Figure 7. ERM and podocalyxin expression levels are dependent on chloride intracellular channel protein 5 (CLIC5).

(a) Western blot analysis was performed on whole cellular lysates (WCLs) derived from CLIC5^+/+, CLIC5^+/−, and CLIC5^−/− glomeruli. pERM, total ERM, podocalyxin, and nephrin (labeled to the right of each blot) were detected using the appropriate antibodies, and immunoblotting for actin was performed to allow protein expression comparisons between each genotype. (b) To determine the relative protein expression levels, the signal intensities for ERM, podocalyxin, and nephrin were normalized to actin by densitometric analysis. To investigate whether the phosphorylation of the ERM protein complex differed between genotypes, a ratio of phosphorylated ERM to total ERM expression was calculated. Data were graphed as the mean ± range.
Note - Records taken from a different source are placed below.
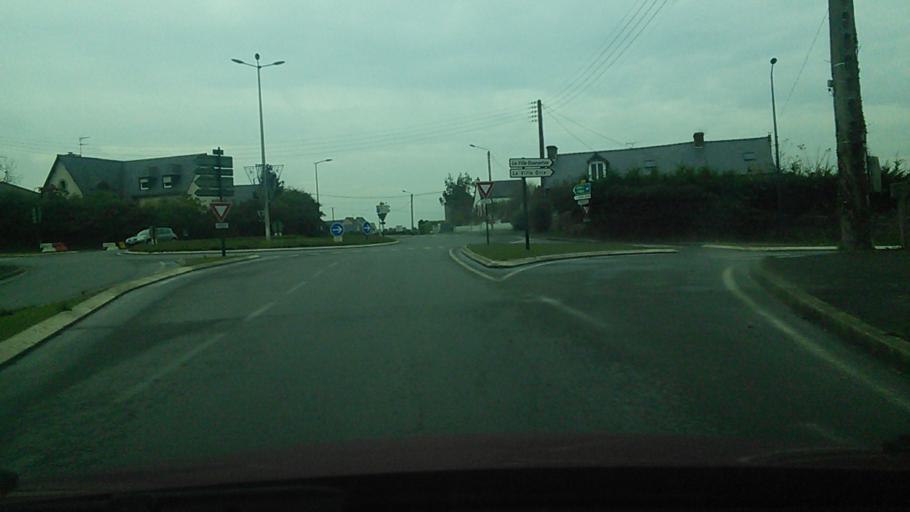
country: FR
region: Brittany
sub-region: Departement des Cotes-d'Armor
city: Pommeret
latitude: 48.4702
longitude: -2.6503
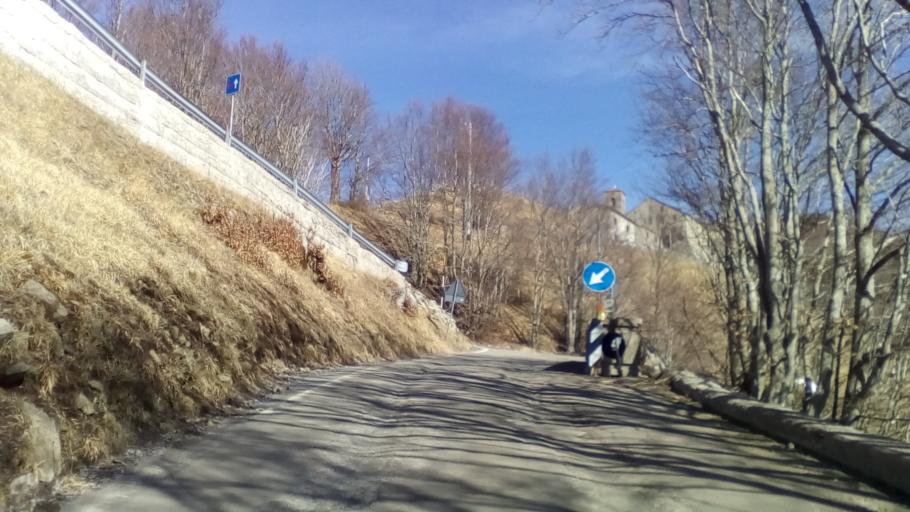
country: IT
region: Tuscany
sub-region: Provincia di Lucca
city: Fosciandora
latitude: 44.1876
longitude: 10.4794
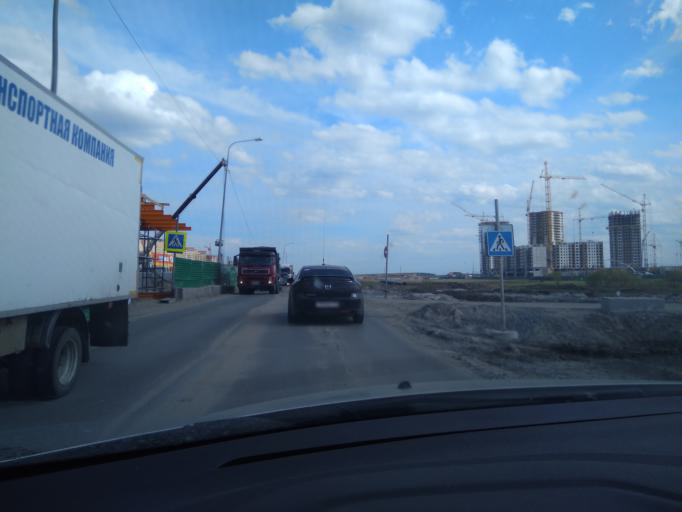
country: RU
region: Tjumen
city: Tyumen
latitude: 57.1036
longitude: 65.5649
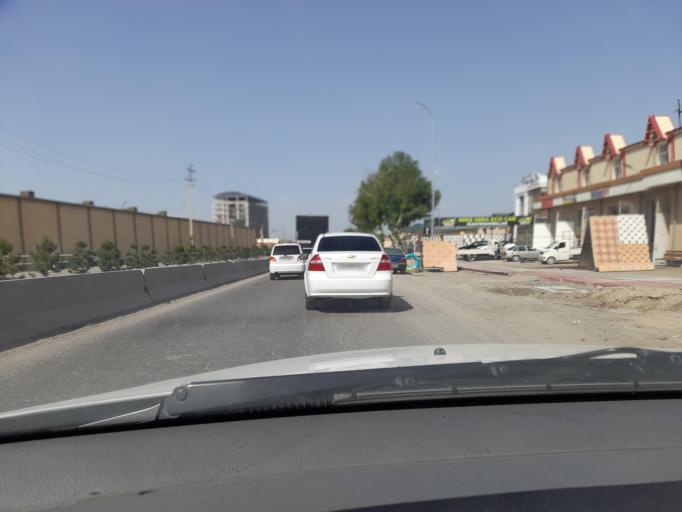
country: UZ
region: Samarqand
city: Samarqand
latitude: 39.6846
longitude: 67.0061
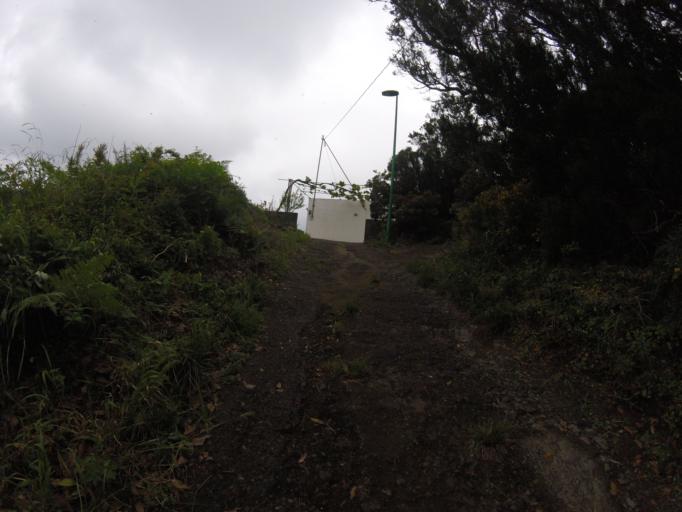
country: ES
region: Canary Islands
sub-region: Provincia de Santa Cruz de Tenerife
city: Tegueste
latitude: 28.5438
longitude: -16.2810
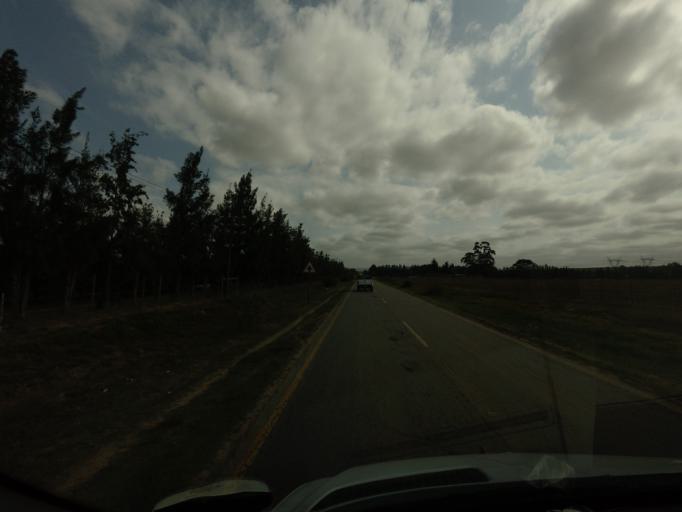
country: ZA
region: Eastern Cape
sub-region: Cacadu District Municipality
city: Kirkwood
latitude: -33.5174
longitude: 25.6925
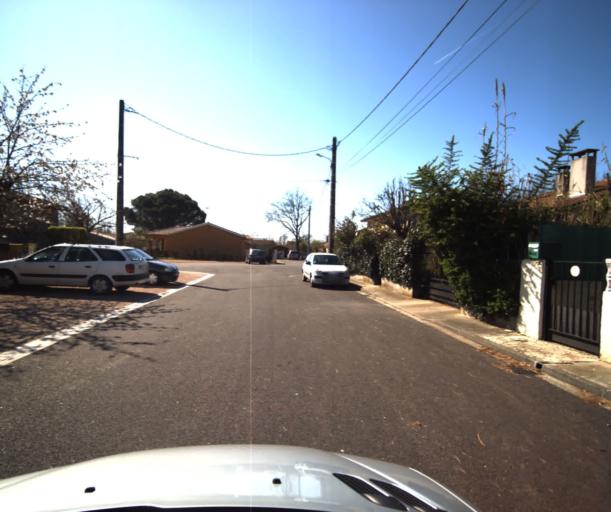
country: FR
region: Midi-Pyrenees
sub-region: Departement du Tarn-et-Garonne
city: Bressols
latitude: 43.9661
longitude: 1.3391
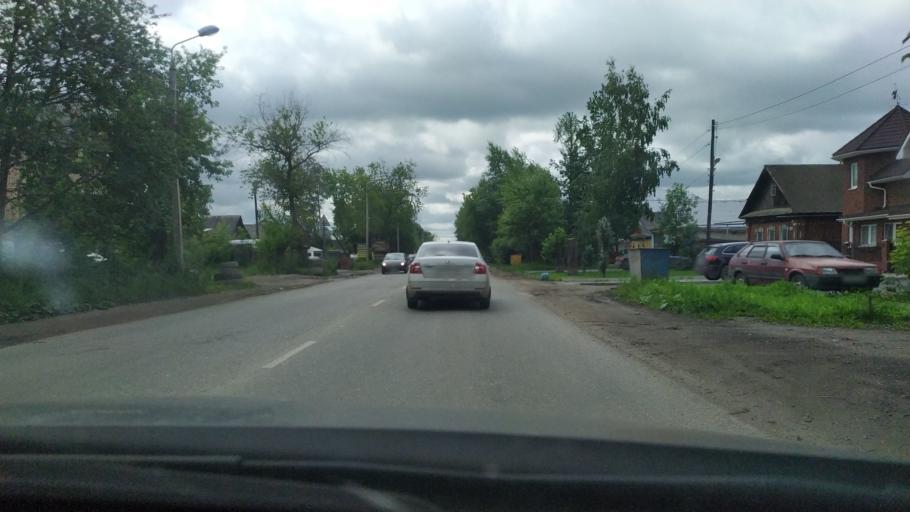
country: RU
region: Perm
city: Perm
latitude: 57.9810
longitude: 56.3049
No difference between genotypes was detected for the level of pERM compared with total ERM. However, there was more than a 1.5- and 2.5-fold decrease in the expression of total ERM in CLIC5^+/− and CLIC5^−/− mice, respectively, when compared with total ERM expression in CLIC5^+/+ mice. Podocalyxin expression diminished by almost 1.5- and 3-fold for CLIC5^+/− and CLIC5^−/− mice, respectively. There was also a decrease in nephrin expression when CLIC5^+/+ mice were compared with CLIC5^−/− mice. (c) Images of glomeruli were obtained from kidney sections that were immunofluorescently labeled for CLIC5, pERM, podocalyxin, and nephrin. CLIC5^+/+ glomeruli (A, C, E and G) and CLIC5^−/− glomeruli (B, D, F and H).